* **TEXTO MOSTRADO**
● ● ● ●

Los asistentes a su llegada a la vigésima edición del Mobile World Congress (MWC) en BarcelonaEFE

Cataluña

Los pisos turísticos rozan el lleno en el MWC de Barcelona y alertan de un «colapso» si se eliminan en 2028

  • El sector ha lanzado esta campaña: «¿Vienes a Barcelona para un congreso? Prepárate para dormir en un stand»

  • Alerta que Barcelona podría perder acontecimientos internacionales​

Barcelona encara una nueva edición del Mobile World Congress con cifras de ocupación prácticamente máximas en el sector de los apartamentos turísticos. Según datos de Apartur, la previsión para este año se sitúa en el 91%, con cerca de 29.000 plazas ocupadas por congresistas y el resto por visitantes que coinciden en la ciudad durante estos días.

Para el sector, el MWC es su «Sant Jordi particular»: un pico de demanda que tensiona toda la capacidad alojativa y que, sostienen, evidencia la dependencia de Barcelona de un modelo mixto que combina hoteles y viviendas de uso turístico. «Estamos hablando de mucha gente y de perfiles muy diversos», ha apuntado la directora general de Apartur, Marian Muro, quien subraya que no todos los asistentes al congreso responden a un patrón de alto poder adquisitivo.

El perfil predominante en los apartamentos turísticos durante el congreso es el de delegaciones de empresas, principalmente de Estados Unidos, Reino Unido y Francia, que permanecen en la ciudad entre cinco y seis días, más allá de las fechas oficiales del evento. Buscan, según el sector, flexibilidad, espacios compartidos para reuniones y autonomía logística. De hecho, una encuesta interna de la última edición apunta que nueve de cada diez congresistas que optan por este formato rechazan su eliminación.

El debate de fondo es político y estructural. El Ayuntamiento ha anunciado su intención de suprimir las licencias de pisos turísticos en 2028. Hoy, Barcelona cuenta con 152.320 plazas de alojamiento turístico, de las cuales 58.124 corresponden a viviendas de uso turístico, casi el 40% de la oferta total, aunque representan en torno al 1% del parque residencial.

● ● ● ●

* **DATOS PROPORCIONADOS**
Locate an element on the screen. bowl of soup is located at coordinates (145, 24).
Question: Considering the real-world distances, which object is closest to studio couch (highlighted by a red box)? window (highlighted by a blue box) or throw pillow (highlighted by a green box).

● ● ● ●

* **SOBRE ESTA TAREA**
Extrae del artículo sobre los pisos turísticos durante el MWC el fragmento que va desde "Para el sector, el" hasta "alto poder adquisitivo.", copiado sin ningún cambio. Este material no es necesario.

* **RESULTADO OBTENIDO**
Para el sector, el MWC es su «Sant Jordi particular»: un pico de demanda que tensiona toda la capacidad alojativa y que, sostienen, evidencia la dependencia de Barcelona de un modelo mixto que combina hoteles y viviendas de uso turístico. «Estamos hablando de mucha gente y de perfiles muy diversos», ha apuntado la directora general de Apartur, Marian Muro, quien subraya que no todos los asistentes al congreso responden a un patrón de alto poder adquisitivo.